* SOURCE EXTRACT *
Autumn 2024 Budget Tax Planning

The Autumn 2024 Budget, presented by Rachel Reeves in October, introduced several big changes. This will affect property investors, business owners and high-net-worth individuals across the UK. With changes to capital gains tax, inheritance tax reliefs and more, this budgets development require strategic planning to optimise tax efficiency.

1. Capital Gains Tax Planning

One of the most significant changes in the Autumn Budget was the increase in CGT rates. Effective from October 30th 2024, the basic rate for tax payers has risen from 10% to 18% and for higher tax payers has risen from 20% to 24%. You only have to pay Capital Gains Tax on your overall gains above your tax-free allowance – this is called the Annual Exempt Amount which has remained the same at £3,000 for the 2024/25 tax year. These changes impact property investors, landlords and individuals with considerable capital investments and will call for proactive, expert planning.

How to Maximise Your Gains:

  • Utilising you spouse’s CGT allowances: married couples can essentially combine their CGT exception, totaling a £6,000 exemption. However, this is reducing to £3,000 from April 6th 2025.
  • ISAs and pensions: moving investments into ISAs or pensions ensures tax-free growth and eliminates CGT liability.
  • Phased asset sales: distributing sales across multiple tax years allows the use of the annual exemption each year, reducing CGT impact.

2. Corporation Tax Stability and Planning

The effective corporation tax rate remains at 26.5% for companies with profits between £50,000 and £250,000. This threshold was introduced and has stayed the same since the Spring Budget inn 2023. Businesses will be able to benefit from the stability of the corporation tax rate allowing for better long-term planning.

* REQUESTS *
[1] Answer these questions using the budget article.
(a) Who presented the Autumn 2024 Budget, and in which month?
(b) To what rate did Capital Gains Tax rise for higher tax payers?
(c) What is the effective corporation tax rate for companies with profits between £50,000 and £250,000?
[2] Reproduce the part of the budget article that begins with the words "One of the most" and ends after the words "April 6th 2025.".
Answer from the budget article alone.

* RECORDS PROVIDED *
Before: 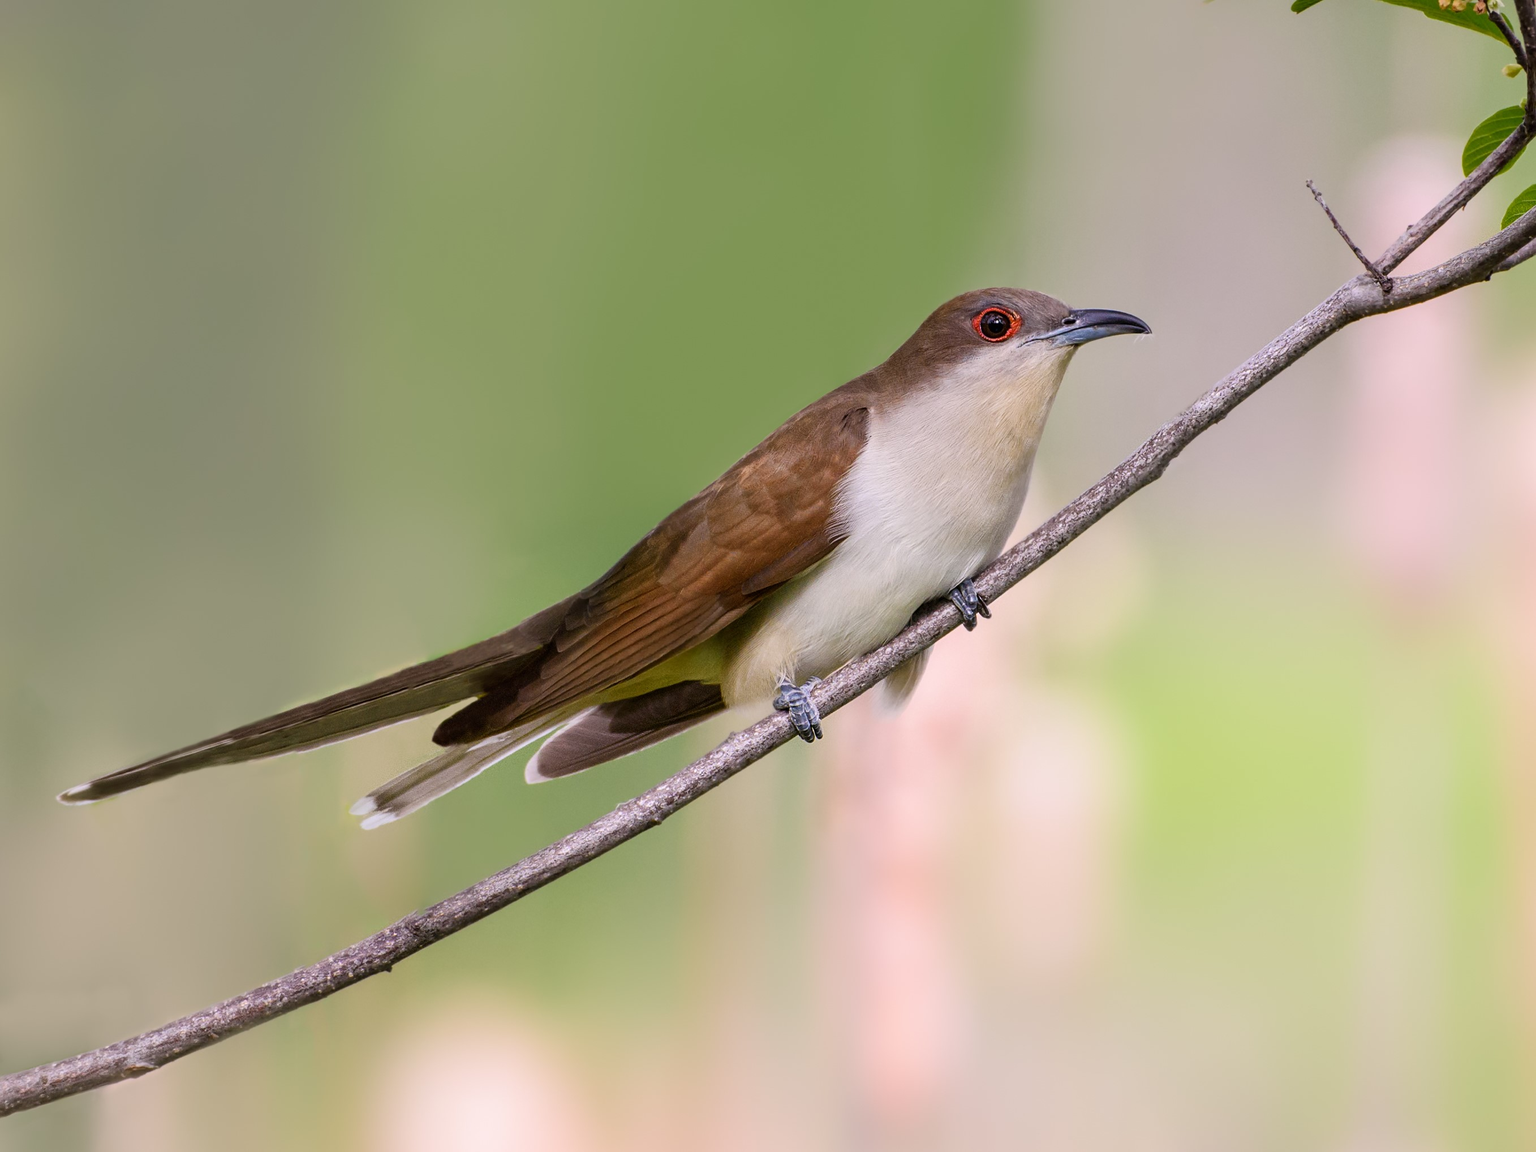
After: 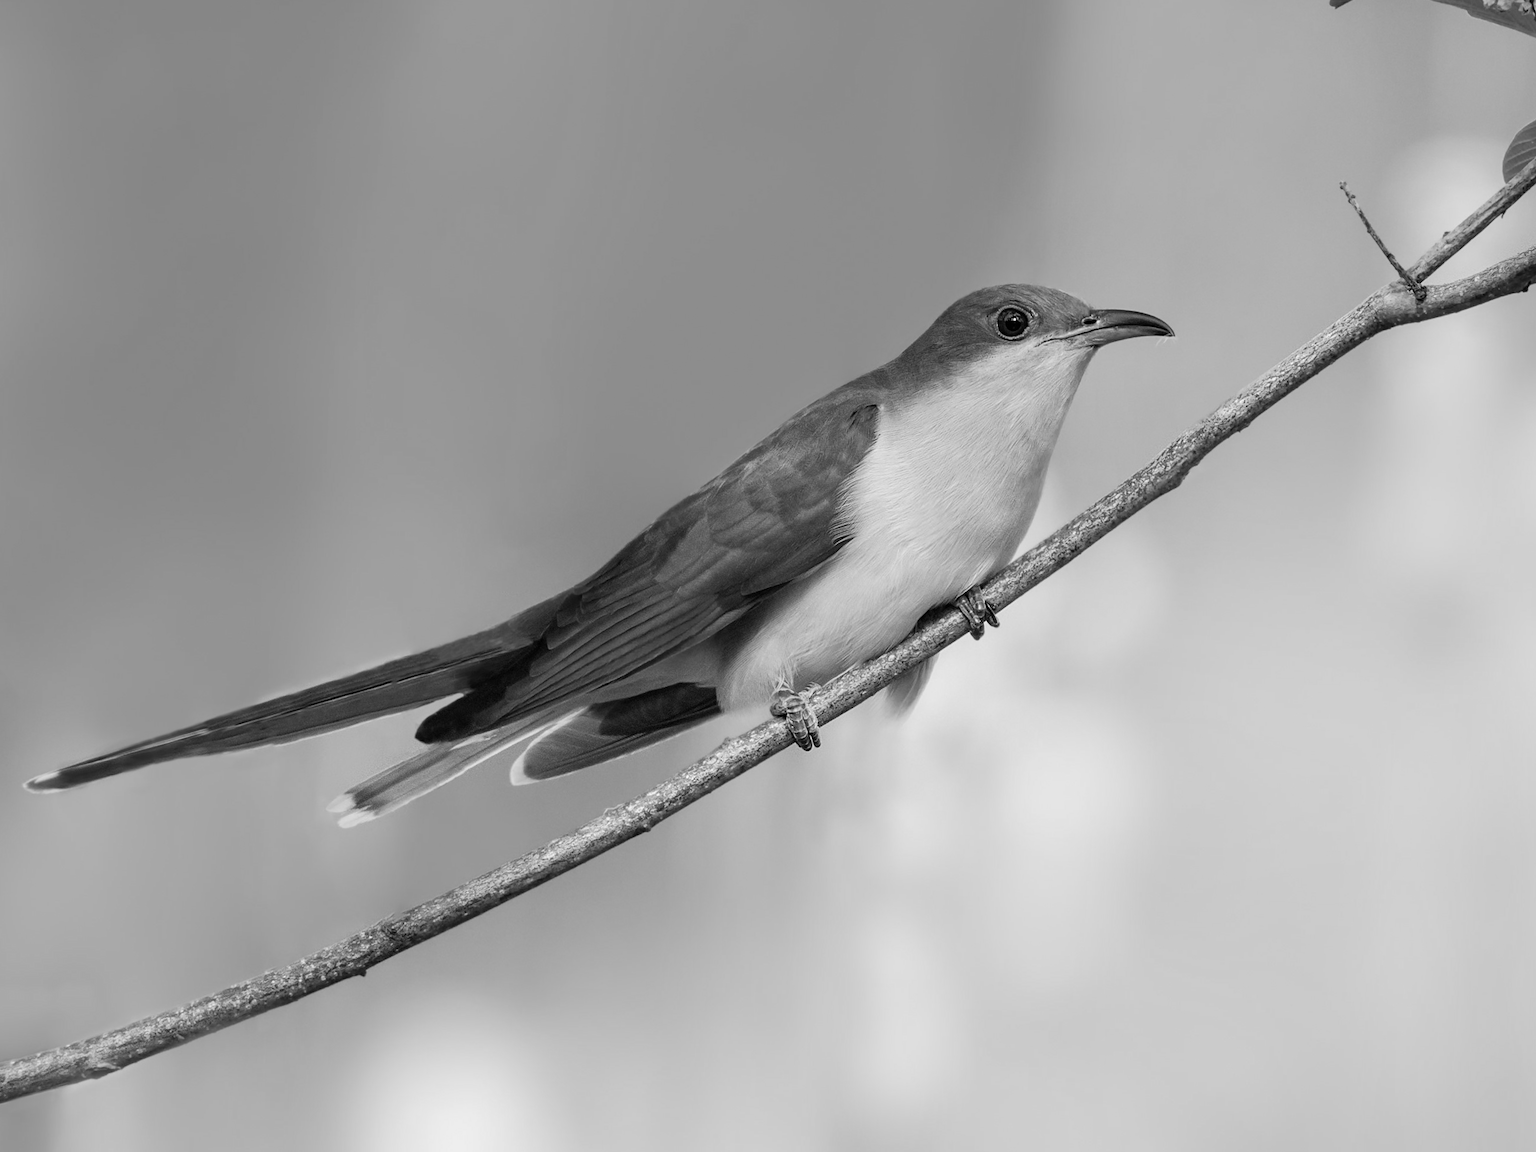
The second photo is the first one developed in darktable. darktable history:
monochrome: size 3.1
crop and rotate: angle -1.69°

* RESULTS OF THE TASKS *
[1]
(a) Rachel Reeves, in October.
(b) 24%.
(c) 26.5%.

[2]
One of the most significant changes in the Autumn Budget was the increase in CGT rates. Effective from October 30th 2024, the basic rate for tax payers has risen from 10% to 18% and for higher tax payers has risen from 20% to 24%. You only have to pay Capital Gains Tax on your overall gains above your tax-free allowance – this is called the Annual Exempt Amount which has remained the same at £3,000 for the 2024/25 tax year. These changes impact property investors, landlords and individuals with considerable capital investments and will call for proactive, expert planning.

How to Maximise Your Gains:

  • Utilising you spouse’s CGT allowances: married couples can essentially combine their CGT exception, totaling a £6,000 exemption. However, this is reducing to £3,000 from April 6th 2025.